→ Set problem: Give the lines from the one holding "Document page, 1654x1241 pixels.", inclusive, through the end of the items as a JSON list of strings, one string per line, with blank lines left out.

########################################

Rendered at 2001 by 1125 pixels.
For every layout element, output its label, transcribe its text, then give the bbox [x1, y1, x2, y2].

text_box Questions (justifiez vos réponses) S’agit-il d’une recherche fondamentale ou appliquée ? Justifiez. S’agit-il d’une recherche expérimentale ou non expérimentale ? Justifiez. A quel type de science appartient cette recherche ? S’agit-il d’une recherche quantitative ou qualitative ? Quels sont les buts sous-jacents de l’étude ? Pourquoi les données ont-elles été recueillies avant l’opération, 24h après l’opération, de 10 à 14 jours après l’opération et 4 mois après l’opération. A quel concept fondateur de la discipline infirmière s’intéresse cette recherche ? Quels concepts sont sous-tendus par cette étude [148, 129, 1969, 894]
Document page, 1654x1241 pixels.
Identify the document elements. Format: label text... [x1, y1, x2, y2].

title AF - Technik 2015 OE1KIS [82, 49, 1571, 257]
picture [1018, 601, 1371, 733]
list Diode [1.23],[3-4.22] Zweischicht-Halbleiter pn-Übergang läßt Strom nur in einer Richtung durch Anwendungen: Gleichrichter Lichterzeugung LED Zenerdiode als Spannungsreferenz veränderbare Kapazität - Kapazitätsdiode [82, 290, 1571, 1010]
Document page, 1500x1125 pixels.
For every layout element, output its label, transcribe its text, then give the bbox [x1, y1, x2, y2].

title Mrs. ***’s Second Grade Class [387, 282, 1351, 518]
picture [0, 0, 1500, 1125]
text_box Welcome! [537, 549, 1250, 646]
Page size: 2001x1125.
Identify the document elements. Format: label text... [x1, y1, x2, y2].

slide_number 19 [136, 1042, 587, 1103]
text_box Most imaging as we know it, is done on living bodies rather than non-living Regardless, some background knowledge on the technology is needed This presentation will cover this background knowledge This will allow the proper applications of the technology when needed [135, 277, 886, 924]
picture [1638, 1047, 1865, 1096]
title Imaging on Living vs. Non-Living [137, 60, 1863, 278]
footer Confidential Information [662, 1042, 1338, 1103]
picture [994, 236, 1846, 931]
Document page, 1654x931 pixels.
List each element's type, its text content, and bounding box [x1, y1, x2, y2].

########################################

→ Finished exercise:
[
  "Document page, 1654x1241 pixels.",
  "Identify the document elements. Format: label text... [x1, y1, x2, y2].",
  "title AF - Technik 2015 OE1KIS [82, 49, 1571, 257]",
  "picture [1018, 601, 1371, 733]",
  "list Diode [1.23],[3-4.22] Zweischicht-Halbleiter pn-Übergang läßt Strom nur in einer Richtung durch Anwendungen: Gleichrichter Lichterzeugung LED Zenerdiode als Spannungsreferenz veränderbare Kapazität - Kapazitätsdiode [82, 290, 1571, 1010]",
  "Document page, 1500x1125 pixels.",
  "For every layout element, output its label, transcribe its text, then give the bbox [x1, y1, x2, y2].",
  "title Mrs. ***’s Second Grade Class [387, 282, 1351, 518]",
  "picture [0, 0, 1500, 1125]",
  "text_box Welcome! [537, 549, 1250, 646]",
  "Page size: 2001x1125.",
  "Identify the document elements. Format: label text... [x1, y1, x2, y2].",
  "slide_number 19 [136, 1042, 587, 1103]",
  "text_box Most imaging as we know it, is done on living bodies rather than non-living Regardless, some background knowledge on the technology is needed This presentation will cover this background knowledge This will allow the proper applications of the technology when needed [135, 277, 886, 924]",
  "picture [1638, 1047, 1865, 1096]",
  "title Imaging on Living vs. Non-Living [137, 60, 1863, 278]",
  "footer Confidential Information [662, 1042, 1338, 1103]",
  "picture [994, 236, 1846, 931]",
  "Document page, 1654x931 pixels.",
  "List each element's type, its text content, and bounding box [x1, y1, x2, y2]."
]